Viator

Wednesday, February 18, 2009

Body scanners replace metal detectors in tryout at Tulsa airport

For the first time, some airline passengers will skip metal detectors and instead be screened by body scanning machines that look through clothing for hidden weapons, the Transportation Security Administration said Tuesday.

An experimental program that begins today at Tulsa International Airport will test whether the $170,000 body scanners could replace $10,000 metal detectors that have screened airline passengers since 1973. Airports in San Francisco, Las Vegas, Miami, Albuquerque and Salt Lake City will join the test in the next two months, TSA spokesman Christopher White said.

The scanners aim to close a loophole by finding non-metallic weapons such as plastic and liquid explosives, which the TSA considers a major threat.
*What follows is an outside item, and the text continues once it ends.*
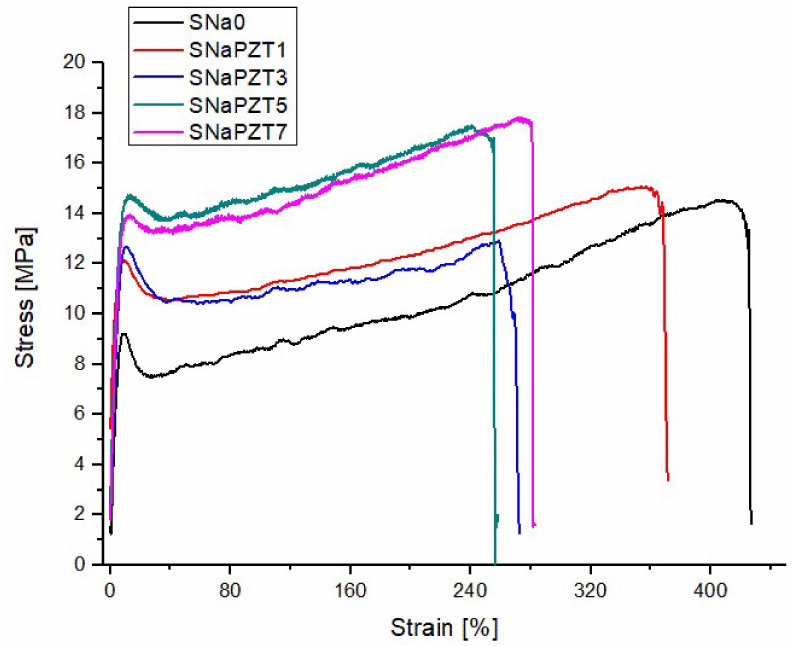
Figure 14. Tensile stress–strain engineering curves for SNa0 and SNaPZT# films. Table 4. Mechanical properties of SNa0 and SNaPZT# films obtained from the tensile stress–strain engineering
The machines raise privacy concerns because their images reveal outlines of private body parts.

"We're getting closer and closer to a required strip-search to board an airplane," said Barry Steinhardt of the American Civil Liberties Union.

Privacy advocate Melissa Ngo fears that passengers won't understand that the scanners take vivid images that screeners view.

White said each scanner has explanatory signs on how the machines work and posters showing the image they create.

Passengers at the test airports will be instructed to go through the new scanners. Anyone who doesn't want to go through will be allowed to refuse and instead go through a metal detector and receive a pat-down, White said.

People in the scanner will stand with their arms raised and their face will be blurred out in the metallic-looking image on a nearby screen. TSA screeners view the images from inside a closed room near a checkpoint and immediately delete them.

"We've struck a very good balance between security and privacy," White said.

Christopher Bidwell, security chief at the Airports Council International trade group, said the scanner "really does not reveal as much as some people might think."

The scanners aim to address problems exposed by government probes in which covert agents got liquid explosives and detonators through airport checkpoints. A 2005 Homeland Security report urged better checkpoint technology.

Security analyst Bruce Schneier, a frequent critic of the TSA, said the scanners should improve security but warned that they take longer than metal detectors — 30 seconds vs. about 15 seconds per passenger. "There will be pressure to do the screening faster, which will be sloppier," Schneier said.

The scanners bounce harmless "millimeter waves" off passengers' bodies and use no radiation.

The TSA has done preliminary tests of the scanner on passengers who had just passed through metal detectors. Those tests found that the machines excel at finding hidden objects, White said.

Based on the results of the latest test, the TSA will decide at an undetermined date whether to use more body scanners in place of metal detectors.